◆ **What the task requires**: Look for the line containing "действовать при возникновении пожара в" in the records below. Then output it and all the lines that follow, exactly and without any others.

[Dataset extract Boundary: Start]

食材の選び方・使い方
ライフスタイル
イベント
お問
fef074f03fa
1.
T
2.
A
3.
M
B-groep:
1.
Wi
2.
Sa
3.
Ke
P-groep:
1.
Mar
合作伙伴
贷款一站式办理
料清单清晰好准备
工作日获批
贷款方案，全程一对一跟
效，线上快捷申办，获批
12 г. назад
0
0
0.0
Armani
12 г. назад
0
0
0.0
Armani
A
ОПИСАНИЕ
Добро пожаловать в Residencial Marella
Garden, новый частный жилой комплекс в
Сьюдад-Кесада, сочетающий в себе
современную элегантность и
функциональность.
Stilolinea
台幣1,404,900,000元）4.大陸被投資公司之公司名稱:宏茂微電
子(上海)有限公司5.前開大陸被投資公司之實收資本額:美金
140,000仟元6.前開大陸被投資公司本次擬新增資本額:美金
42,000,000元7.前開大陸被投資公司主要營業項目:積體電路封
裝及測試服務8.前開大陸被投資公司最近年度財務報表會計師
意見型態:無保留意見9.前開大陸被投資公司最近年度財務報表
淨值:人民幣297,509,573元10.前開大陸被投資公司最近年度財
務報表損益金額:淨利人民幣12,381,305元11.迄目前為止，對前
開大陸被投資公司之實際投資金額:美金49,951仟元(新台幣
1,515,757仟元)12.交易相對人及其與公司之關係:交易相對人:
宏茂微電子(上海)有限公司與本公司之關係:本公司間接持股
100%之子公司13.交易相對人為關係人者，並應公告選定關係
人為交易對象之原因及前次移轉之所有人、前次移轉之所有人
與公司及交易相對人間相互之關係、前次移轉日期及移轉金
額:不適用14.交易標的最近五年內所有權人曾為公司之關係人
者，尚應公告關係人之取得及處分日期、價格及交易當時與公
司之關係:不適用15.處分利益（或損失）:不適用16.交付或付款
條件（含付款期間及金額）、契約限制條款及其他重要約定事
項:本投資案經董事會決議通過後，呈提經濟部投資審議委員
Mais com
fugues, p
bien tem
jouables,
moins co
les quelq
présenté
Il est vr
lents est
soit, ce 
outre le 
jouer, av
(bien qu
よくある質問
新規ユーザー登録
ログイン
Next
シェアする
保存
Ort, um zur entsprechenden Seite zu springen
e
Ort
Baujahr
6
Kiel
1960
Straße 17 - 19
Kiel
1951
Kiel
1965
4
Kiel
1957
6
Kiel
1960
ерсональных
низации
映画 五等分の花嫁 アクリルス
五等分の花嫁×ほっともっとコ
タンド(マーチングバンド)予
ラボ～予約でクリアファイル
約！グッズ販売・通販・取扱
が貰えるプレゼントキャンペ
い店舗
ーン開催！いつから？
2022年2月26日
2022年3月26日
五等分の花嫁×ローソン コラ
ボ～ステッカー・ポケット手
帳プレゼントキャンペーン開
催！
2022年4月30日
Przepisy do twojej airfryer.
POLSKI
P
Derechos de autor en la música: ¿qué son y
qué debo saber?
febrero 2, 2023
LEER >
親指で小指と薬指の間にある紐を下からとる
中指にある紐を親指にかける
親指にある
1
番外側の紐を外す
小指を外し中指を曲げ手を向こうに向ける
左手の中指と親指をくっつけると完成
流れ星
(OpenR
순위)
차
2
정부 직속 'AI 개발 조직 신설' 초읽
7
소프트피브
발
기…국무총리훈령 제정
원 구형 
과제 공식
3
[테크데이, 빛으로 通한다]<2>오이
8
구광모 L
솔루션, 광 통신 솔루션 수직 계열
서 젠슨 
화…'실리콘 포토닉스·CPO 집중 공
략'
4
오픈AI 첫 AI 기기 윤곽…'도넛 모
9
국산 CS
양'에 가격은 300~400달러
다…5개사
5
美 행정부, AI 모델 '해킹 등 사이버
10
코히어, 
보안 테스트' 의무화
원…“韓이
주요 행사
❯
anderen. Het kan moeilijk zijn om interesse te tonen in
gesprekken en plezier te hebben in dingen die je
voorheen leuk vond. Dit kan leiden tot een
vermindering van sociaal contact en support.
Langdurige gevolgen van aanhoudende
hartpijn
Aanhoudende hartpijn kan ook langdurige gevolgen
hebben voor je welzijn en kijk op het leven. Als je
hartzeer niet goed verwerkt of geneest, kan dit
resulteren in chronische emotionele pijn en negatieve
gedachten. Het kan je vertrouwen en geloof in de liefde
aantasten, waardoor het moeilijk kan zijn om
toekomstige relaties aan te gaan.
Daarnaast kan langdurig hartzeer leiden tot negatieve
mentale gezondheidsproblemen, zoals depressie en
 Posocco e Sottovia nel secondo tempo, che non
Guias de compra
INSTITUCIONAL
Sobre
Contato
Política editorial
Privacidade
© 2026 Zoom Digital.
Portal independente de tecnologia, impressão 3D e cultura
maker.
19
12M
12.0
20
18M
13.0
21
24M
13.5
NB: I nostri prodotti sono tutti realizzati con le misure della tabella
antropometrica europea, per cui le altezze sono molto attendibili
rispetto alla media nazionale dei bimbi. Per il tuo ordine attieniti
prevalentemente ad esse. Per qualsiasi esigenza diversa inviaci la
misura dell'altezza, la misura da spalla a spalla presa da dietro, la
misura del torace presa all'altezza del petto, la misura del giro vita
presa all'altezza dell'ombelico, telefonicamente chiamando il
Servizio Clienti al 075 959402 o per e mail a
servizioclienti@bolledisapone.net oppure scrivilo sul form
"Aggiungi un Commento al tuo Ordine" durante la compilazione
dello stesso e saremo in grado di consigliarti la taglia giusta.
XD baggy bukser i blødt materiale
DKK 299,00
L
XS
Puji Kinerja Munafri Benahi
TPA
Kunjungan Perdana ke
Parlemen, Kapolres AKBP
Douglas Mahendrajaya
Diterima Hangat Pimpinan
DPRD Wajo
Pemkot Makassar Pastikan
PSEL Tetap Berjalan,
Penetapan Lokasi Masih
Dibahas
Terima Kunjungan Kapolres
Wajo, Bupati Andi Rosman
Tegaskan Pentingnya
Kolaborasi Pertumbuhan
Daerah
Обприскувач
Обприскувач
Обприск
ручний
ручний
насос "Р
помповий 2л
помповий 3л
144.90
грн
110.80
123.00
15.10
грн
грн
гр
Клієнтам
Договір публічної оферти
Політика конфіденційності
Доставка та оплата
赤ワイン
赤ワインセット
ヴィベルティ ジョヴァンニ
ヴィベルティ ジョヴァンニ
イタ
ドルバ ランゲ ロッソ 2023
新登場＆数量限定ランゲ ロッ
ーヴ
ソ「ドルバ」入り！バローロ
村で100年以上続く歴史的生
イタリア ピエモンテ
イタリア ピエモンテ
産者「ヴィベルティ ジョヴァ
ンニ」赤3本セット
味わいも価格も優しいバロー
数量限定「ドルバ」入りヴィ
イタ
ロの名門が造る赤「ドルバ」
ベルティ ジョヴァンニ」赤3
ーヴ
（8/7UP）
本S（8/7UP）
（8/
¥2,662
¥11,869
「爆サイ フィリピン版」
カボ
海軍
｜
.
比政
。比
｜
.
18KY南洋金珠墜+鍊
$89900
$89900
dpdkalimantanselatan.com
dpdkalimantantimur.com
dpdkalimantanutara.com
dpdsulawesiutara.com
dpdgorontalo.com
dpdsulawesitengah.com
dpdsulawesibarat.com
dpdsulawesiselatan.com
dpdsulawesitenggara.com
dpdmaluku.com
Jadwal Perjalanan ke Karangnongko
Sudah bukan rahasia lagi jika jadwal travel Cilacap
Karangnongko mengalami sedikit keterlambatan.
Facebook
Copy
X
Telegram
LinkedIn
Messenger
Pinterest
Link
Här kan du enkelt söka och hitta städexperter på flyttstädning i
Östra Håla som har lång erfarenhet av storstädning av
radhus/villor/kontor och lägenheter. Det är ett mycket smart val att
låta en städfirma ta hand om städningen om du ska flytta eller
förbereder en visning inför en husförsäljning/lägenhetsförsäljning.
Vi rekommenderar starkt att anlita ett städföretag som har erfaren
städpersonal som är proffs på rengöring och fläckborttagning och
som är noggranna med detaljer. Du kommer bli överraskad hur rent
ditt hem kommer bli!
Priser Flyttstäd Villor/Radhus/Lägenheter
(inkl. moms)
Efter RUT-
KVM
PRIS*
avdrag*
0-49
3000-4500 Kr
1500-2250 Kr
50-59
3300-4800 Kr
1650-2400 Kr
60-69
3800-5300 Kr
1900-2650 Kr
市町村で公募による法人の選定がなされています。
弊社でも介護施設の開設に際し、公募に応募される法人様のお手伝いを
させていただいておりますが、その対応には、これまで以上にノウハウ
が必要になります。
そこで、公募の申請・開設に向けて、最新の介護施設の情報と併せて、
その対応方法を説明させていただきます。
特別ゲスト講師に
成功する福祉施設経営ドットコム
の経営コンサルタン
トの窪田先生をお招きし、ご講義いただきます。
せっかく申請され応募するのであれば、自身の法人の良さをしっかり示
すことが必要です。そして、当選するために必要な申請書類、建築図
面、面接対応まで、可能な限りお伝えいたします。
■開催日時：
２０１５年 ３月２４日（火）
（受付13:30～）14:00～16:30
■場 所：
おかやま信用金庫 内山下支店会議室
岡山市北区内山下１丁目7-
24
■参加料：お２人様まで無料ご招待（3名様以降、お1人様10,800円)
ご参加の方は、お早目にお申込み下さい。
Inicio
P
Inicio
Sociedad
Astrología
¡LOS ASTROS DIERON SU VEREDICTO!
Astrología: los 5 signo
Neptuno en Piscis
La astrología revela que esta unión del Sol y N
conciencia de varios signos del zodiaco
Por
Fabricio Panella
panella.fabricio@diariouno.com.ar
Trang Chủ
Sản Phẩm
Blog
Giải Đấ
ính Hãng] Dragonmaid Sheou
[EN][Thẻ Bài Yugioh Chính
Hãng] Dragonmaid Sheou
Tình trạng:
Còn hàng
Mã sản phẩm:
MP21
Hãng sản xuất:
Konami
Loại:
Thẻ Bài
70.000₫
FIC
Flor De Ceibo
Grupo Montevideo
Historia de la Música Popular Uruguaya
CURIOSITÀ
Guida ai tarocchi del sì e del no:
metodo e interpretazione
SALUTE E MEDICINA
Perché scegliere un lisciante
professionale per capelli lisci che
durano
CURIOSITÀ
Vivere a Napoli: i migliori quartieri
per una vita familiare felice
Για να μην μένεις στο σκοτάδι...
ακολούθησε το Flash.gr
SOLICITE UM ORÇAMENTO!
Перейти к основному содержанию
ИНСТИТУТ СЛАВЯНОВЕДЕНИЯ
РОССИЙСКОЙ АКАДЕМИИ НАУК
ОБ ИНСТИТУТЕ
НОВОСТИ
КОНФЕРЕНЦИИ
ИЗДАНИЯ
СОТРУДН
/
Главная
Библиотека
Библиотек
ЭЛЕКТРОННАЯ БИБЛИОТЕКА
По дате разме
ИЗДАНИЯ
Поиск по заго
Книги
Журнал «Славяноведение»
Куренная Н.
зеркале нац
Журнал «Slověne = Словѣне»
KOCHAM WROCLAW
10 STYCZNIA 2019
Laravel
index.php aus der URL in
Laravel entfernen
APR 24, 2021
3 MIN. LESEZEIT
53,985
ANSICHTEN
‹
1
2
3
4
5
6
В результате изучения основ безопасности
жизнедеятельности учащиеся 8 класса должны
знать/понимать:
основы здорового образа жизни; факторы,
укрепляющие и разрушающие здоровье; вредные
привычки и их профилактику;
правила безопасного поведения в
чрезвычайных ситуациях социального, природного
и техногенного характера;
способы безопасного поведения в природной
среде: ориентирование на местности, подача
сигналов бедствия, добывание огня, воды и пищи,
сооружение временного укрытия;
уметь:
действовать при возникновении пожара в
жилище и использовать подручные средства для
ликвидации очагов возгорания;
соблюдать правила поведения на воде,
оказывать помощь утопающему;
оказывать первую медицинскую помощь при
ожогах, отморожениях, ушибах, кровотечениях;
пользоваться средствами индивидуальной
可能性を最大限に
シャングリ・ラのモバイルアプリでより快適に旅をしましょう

[Dataset extract Boundary: End]

◆ **Exercise answer**:
действовать при возникновении пожара в
жилище и использовать подручные средства для
ликвидации очагов возгорания;
соблюдать правила поведения на воде,
оказывать помощь утопающему;
оказывать первую медицинскую помощь при
ожогах, отморожениях, ушибах, кровотечениях;
пользоваться средствами индивидуальной
可能性を最大限に
シャングリ・ラのモバイルアプリでより快適に旅をしましょう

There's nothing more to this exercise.